- Work to complete:
Render every line of the records below as a numbered list, omitting blank lines and the pictures.

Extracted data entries
-=-=-=-=-

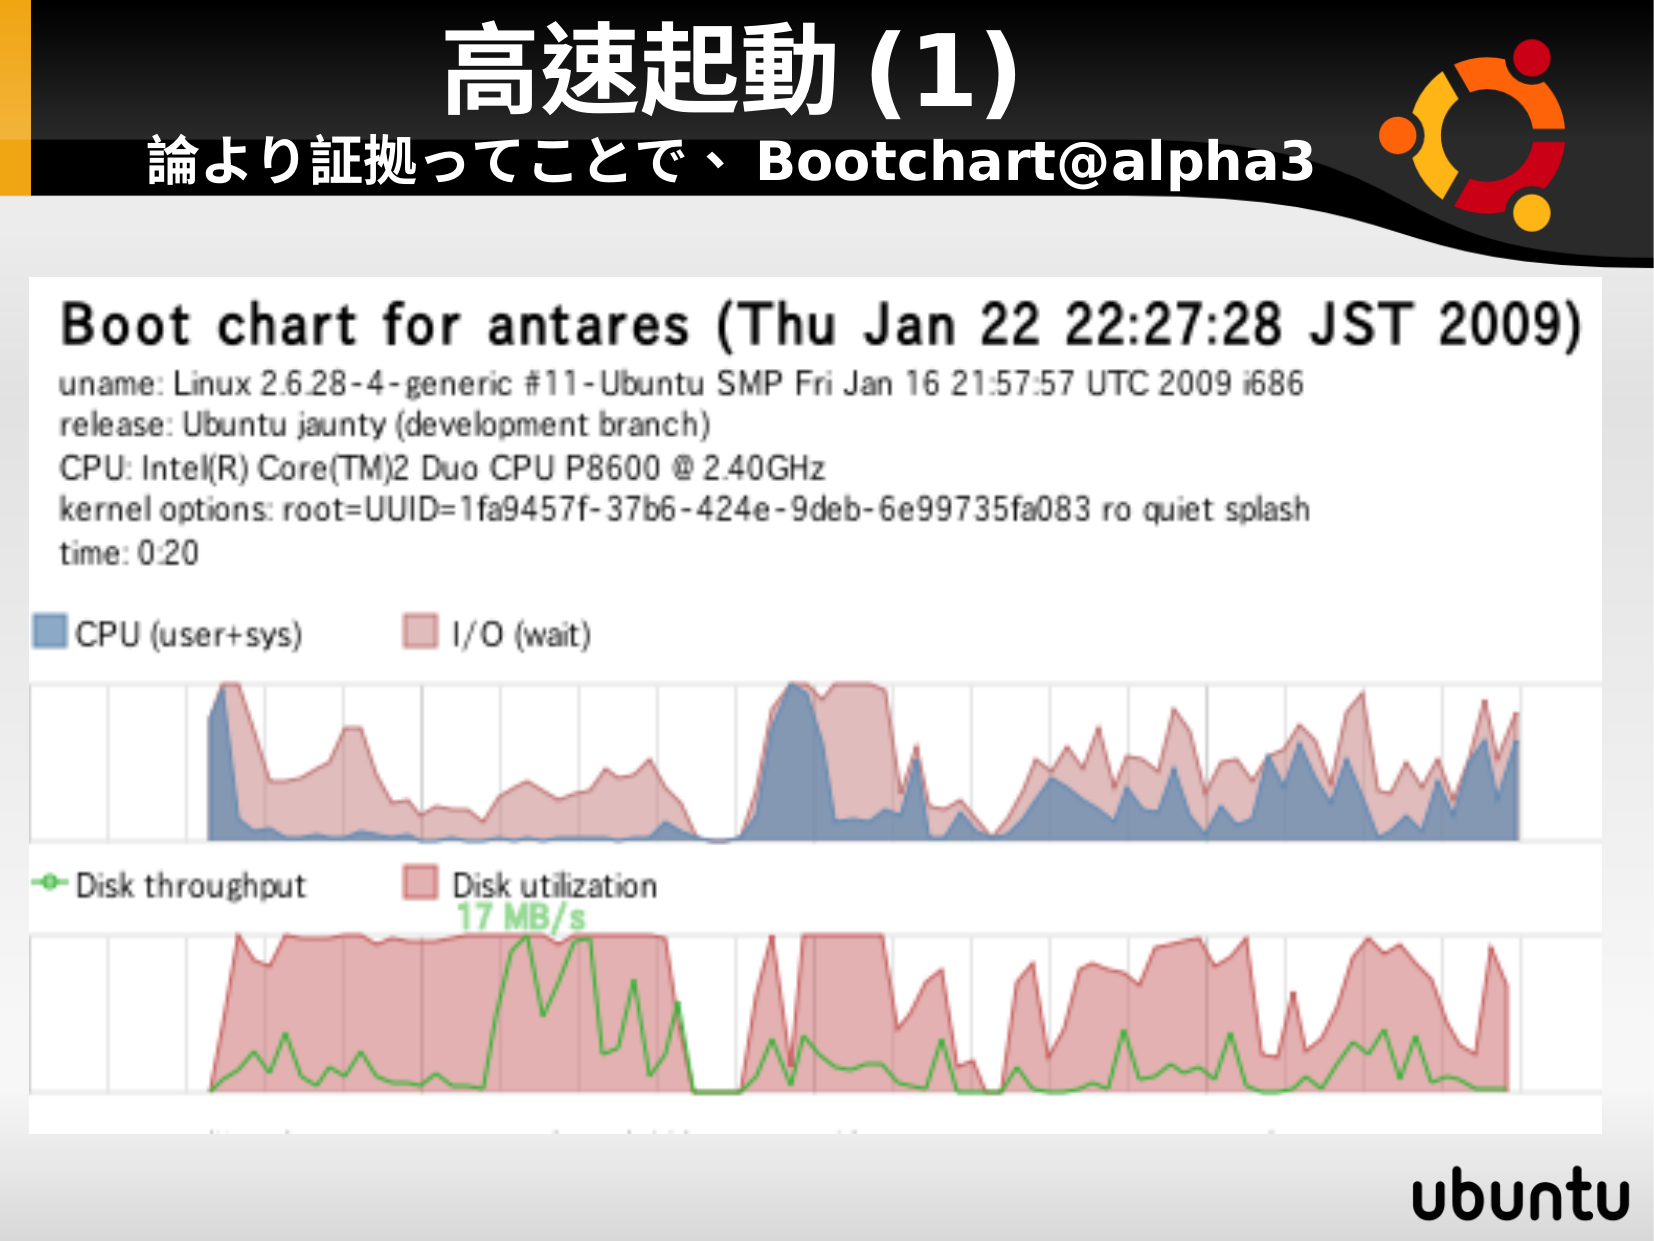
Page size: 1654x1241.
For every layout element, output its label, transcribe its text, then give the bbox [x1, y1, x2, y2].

picture [0, 0, 1654, 1241]
title 高速起動(1) 論より証拠ってことで、Bootchart@alpha3 [76, 0, 1388, 208]
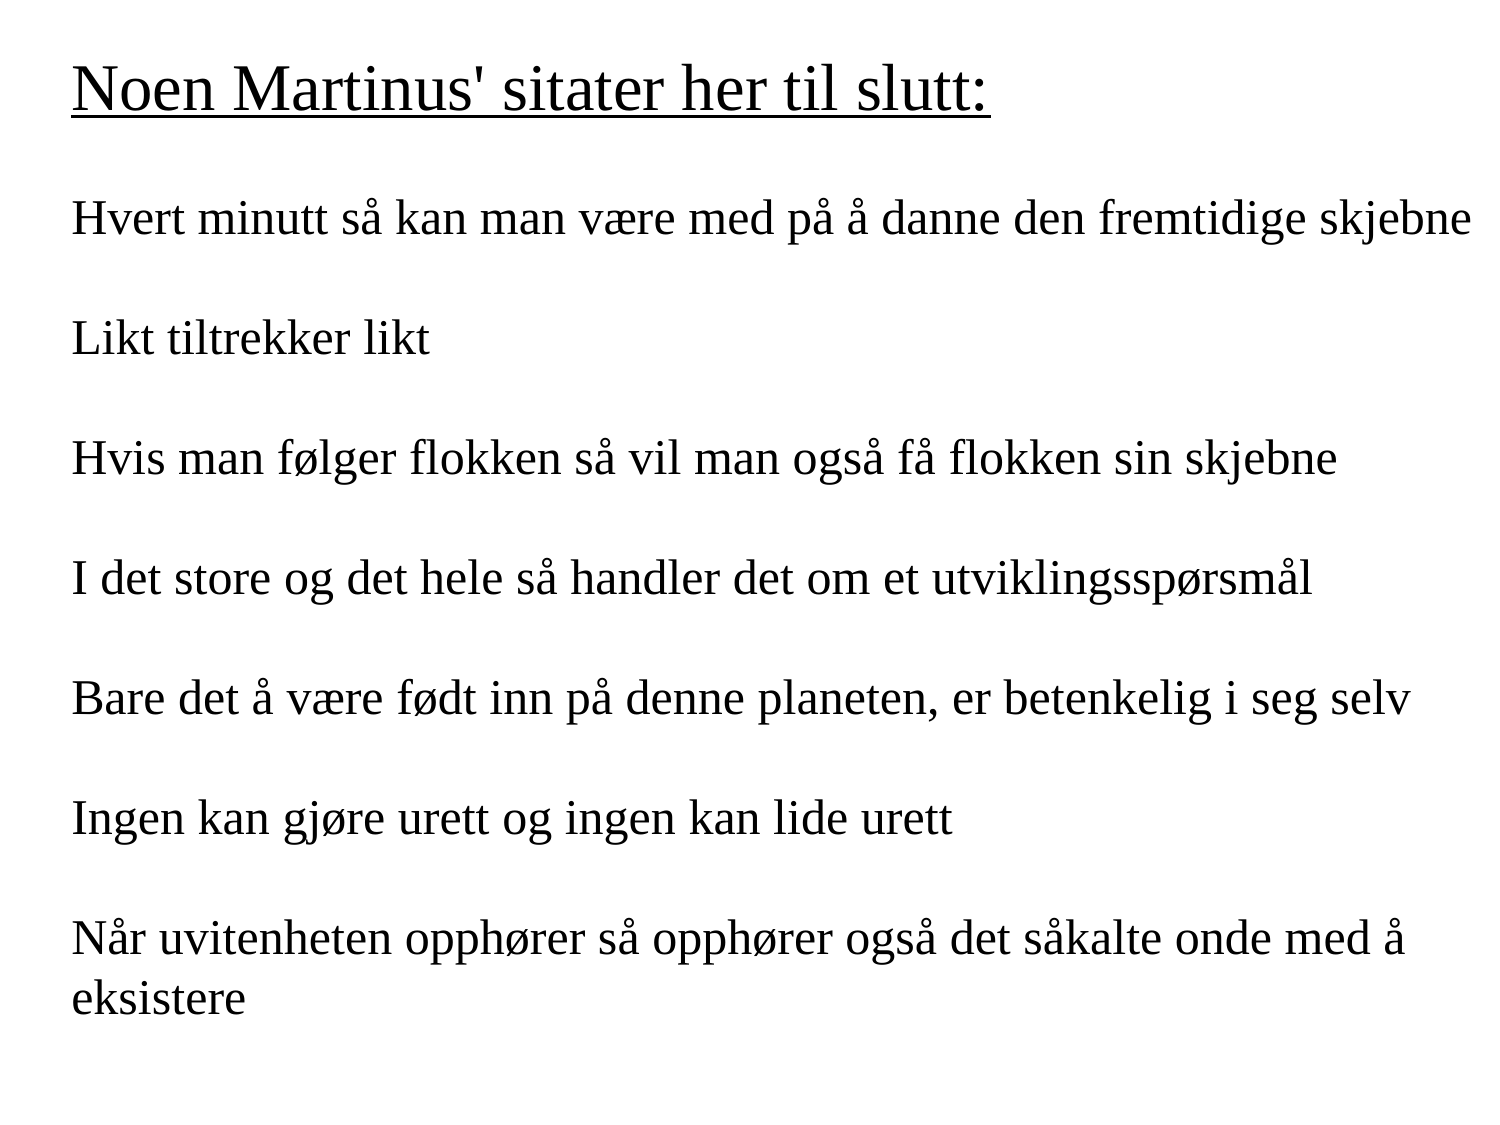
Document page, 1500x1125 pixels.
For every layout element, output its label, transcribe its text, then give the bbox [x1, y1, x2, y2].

text_box Noen Martinus' sitater her til slutt: Hvert minutt så kan man være med på å danne den fremtidige skjebne Likt tiltrekker likt Hvis man følger flokken så vil man også få flokken sin skjebne I det store og det hele så handler det om et utviklingsspørsmål Bare det å være født inn på denne planeten, er betenkelig i seg selv Ingen kan gjøre urett og ingen kan lide urett Når uvitenheten opphører så opphører også det såkalte onde med å eksistere [56, 66, 1489, 1002]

-=-=-=-=-

- Response:
1. Page size: 1654x1241.
2. For every layout element, output its label, transcribe its text, then give the bbox [x1, y1, x2, y2].
3. picture [0, 0, 1654, 1241]
4. title 高速起動(1) 論より証拠ってことで、Bootchart@alpha3 [76, 0, 1388, 208]
5. Document page, 1500x1125 pixels.
6. For every layout element, output its label, transcribe its text, then give the bbox [x1, y1, x2, y2].
7. text_box Noen Martinus' sitater her til slutt: Hvert minutt så kan man være med på å danne den fremtidige skjebne Likt tiltrekker likt Hvis man følger flokken så vil man også få flokken sin skjebne I det store og det hele så handler det om et utviklingsspørsmål Bare det å være født inn på denne planeten, er betenkelig i seg selv Ingen kan gjøre urett og ingen kan lide urett Når uvitenheten opphører så opphører også det såkalte onde med å eksistere [56, 66, 1489, 1002]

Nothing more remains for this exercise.